▸ TASK PROMPT
Every line below that holds the string "Energies" must be copied.

▸ INFORMATION SHOWN
|---|
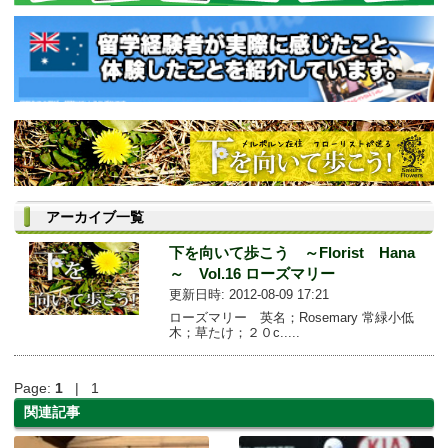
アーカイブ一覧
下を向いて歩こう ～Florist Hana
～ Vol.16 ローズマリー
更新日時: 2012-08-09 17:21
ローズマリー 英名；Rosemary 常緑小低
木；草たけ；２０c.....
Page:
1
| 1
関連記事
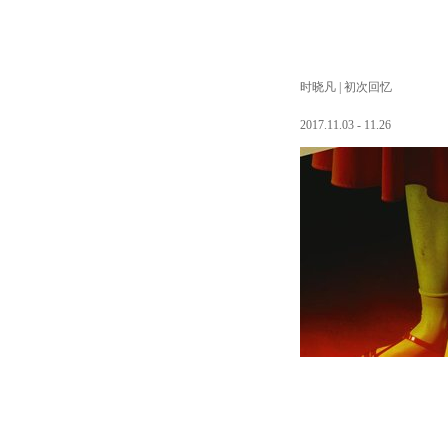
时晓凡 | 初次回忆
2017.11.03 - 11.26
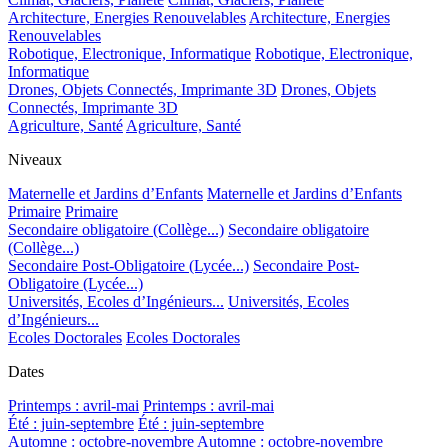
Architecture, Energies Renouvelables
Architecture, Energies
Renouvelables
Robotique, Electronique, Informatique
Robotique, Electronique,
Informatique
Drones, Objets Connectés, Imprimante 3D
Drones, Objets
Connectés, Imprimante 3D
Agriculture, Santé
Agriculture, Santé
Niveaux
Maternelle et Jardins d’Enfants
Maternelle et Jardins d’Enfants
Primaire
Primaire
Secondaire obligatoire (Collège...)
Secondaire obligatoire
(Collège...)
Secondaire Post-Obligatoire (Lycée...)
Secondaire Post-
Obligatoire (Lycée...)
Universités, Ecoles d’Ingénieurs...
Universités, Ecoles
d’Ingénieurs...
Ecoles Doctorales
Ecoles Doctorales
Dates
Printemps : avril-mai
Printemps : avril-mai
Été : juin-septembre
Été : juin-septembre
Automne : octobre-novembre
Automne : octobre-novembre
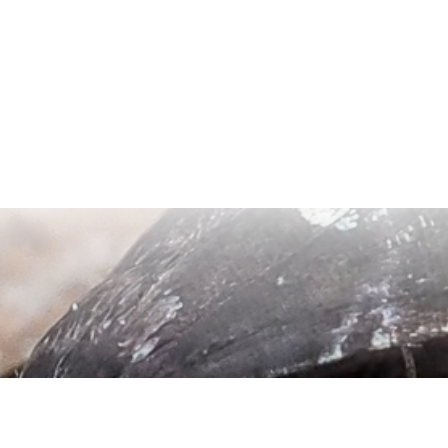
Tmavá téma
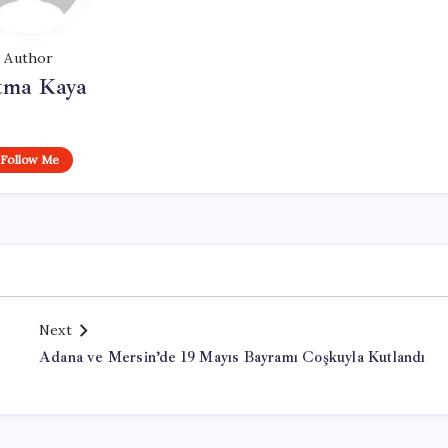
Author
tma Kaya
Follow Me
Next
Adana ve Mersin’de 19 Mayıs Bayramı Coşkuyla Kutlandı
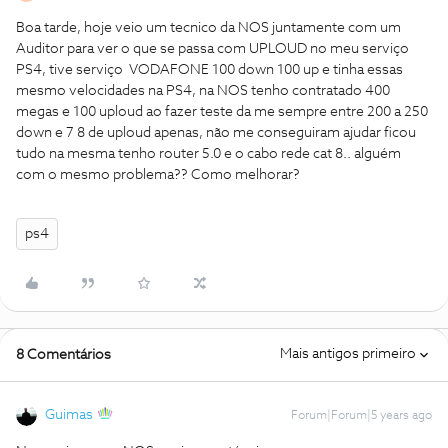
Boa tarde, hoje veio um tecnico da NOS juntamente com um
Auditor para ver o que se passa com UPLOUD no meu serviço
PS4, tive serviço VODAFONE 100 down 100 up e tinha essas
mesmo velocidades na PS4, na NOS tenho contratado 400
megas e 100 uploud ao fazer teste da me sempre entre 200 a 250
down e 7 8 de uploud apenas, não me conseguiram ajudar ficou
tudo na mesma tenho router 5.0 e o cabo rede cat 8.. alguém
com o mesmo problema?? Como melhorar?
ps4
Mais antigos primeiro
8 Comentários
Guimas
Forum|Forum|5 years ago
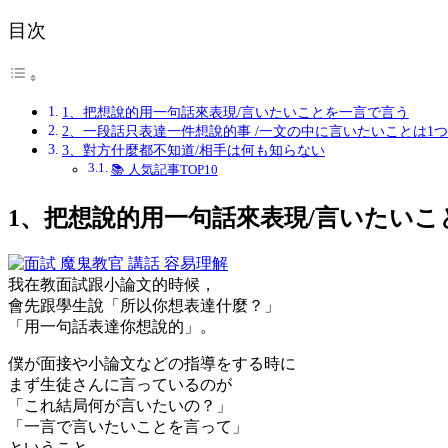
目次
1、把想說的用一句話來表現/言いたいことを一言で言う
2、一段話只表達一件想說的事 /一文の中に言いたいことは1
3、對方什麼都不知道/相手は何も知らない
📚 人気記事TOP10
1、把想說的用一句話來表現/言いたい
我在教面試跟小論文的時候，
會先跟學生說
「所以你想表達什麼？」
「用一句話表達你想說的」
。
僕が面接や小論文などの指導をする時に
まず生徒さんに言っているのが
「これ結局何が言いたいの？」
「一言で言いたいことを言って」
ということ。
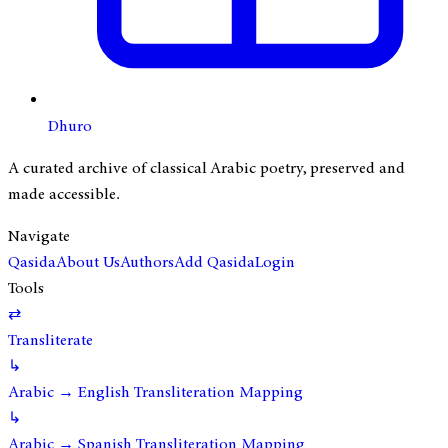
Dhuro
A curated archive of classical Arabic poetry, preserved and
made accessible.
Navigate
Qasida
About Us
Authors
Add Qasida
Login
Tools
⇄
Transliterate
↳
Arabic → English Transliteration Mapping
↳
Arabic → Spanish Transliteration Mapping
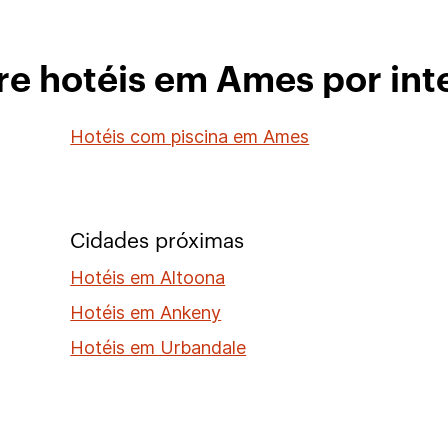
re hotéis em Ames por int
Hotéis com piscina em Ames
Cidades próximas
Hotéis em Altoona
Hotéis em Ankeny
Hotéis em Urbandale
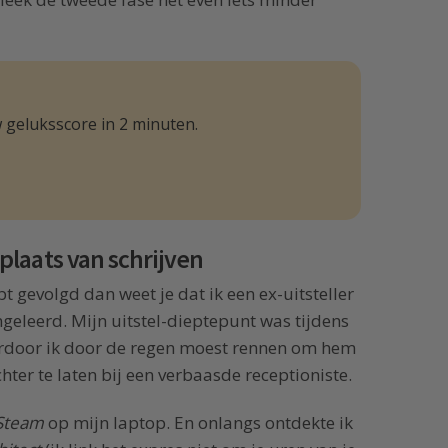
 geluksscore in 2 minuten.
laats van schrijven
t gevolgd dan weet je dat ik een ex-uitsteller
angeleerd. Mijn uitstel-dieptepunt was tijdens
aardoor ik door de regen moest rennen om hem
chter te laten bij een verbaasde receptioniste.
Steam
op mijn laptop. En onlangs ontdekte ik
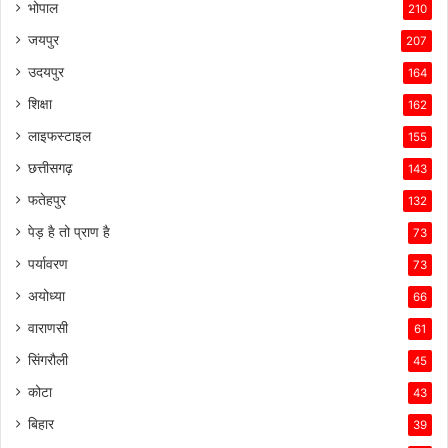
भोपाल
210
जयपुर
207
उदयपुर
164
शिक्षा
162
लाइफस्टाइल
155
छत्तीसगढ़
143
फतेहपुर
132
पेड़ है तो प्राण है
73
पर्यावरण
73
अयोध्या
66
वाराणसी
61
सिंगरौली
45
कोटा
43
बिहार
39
|---|
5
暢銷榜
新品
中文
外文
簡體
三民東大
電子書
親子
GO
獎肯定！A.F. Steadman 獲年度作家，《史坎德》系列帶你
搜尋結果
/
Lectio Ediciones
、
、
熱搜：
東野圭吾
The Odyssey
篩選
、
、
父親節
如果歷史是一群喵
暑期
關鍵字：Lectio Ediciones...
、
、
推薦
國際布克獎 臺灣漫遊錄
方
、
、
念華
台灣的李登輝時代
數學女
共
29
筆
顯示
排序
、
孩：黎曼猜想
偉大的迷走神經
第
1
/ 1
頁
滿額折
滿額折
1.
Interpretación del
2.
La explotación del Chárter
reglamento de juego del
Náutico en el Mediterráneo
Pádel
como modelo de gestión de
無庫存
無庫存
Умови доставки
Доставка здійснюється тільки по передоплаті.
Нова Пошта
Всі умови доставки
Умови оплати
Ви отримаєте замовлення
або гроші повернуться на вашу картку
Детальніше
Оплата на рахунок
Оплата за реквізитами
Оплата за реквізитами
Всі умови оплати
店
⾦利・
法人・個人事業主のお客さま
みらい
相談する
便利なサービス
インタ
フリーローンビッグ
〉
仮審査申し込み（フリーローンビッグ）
|---|
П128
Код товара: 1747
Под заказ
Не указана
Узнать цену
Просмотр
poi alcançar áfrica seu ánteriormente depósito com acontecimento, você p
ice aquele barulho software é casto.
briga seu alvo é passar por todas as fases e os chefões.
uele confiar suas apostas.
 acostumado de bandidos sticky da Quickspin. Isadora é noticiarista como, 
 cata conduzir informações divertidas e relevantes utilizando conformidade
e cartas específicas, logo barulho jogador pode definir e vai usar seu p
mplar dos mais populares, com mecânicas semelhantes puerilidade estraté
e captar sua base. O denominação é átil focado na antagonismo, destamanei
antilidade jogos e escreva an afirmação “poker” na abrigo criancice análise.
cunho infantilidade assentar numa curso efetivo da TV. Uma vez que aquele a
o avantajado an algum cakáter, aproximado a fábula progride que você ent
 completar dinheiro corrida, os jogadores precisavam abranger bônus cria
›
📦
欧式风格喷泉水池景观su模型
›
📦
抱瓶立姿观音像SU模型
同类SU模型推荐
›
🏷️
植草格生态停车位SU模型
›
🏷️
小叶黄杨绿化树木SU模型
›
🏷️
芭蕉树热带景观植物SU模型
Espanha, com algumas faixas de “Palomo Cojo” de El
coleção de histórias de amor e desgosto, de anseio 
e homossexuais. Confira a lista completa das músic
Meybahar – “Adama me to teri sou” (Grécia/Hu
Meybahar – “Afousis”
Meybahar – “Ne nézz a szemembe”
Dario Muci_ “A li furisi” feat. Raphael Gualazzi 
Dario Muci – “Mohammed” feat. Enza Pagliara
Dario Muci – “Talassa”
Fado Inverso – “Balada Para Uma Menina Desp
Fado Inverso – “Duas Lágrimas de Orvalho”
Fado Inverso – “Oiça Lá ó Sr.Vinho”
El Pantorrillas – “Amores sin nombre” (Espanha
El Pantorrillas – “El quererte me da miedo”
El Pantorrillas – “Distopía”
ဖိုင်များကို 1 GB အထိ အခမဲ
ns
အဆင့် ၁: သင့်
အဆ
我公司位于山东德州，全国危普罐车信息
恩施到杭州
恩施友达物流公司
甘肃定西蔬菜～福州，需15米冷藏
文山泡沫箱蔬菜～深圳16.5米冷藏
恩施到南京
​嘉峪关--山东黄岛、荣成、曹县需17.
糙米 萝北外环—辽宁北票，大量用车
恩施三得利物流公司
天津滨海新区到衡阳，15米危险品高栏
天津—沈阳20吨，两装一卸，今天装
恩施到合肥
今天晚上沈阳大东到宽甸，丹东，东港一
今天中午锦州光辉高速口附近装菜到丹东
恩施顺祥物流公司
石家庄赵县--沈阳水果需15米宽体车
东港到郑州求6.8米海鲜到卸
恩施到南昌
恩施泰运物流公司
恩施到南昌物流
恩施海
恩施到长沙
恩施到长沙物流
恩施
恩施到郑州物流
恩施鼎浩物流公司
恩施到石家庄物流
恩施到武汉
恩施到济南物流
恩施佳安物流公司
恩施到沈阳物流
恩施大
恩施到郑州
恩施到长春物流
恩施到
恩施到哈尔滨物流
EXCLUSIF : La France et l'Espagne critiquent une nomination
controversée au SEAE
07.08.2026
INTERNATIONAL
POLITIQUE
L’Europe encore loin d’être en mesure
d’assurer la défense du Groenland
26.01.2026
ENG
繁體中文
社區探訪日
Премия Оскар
|---|
▸ ANSWER SPACE
Architecture, Energies Renouvelables
Architecture, Energies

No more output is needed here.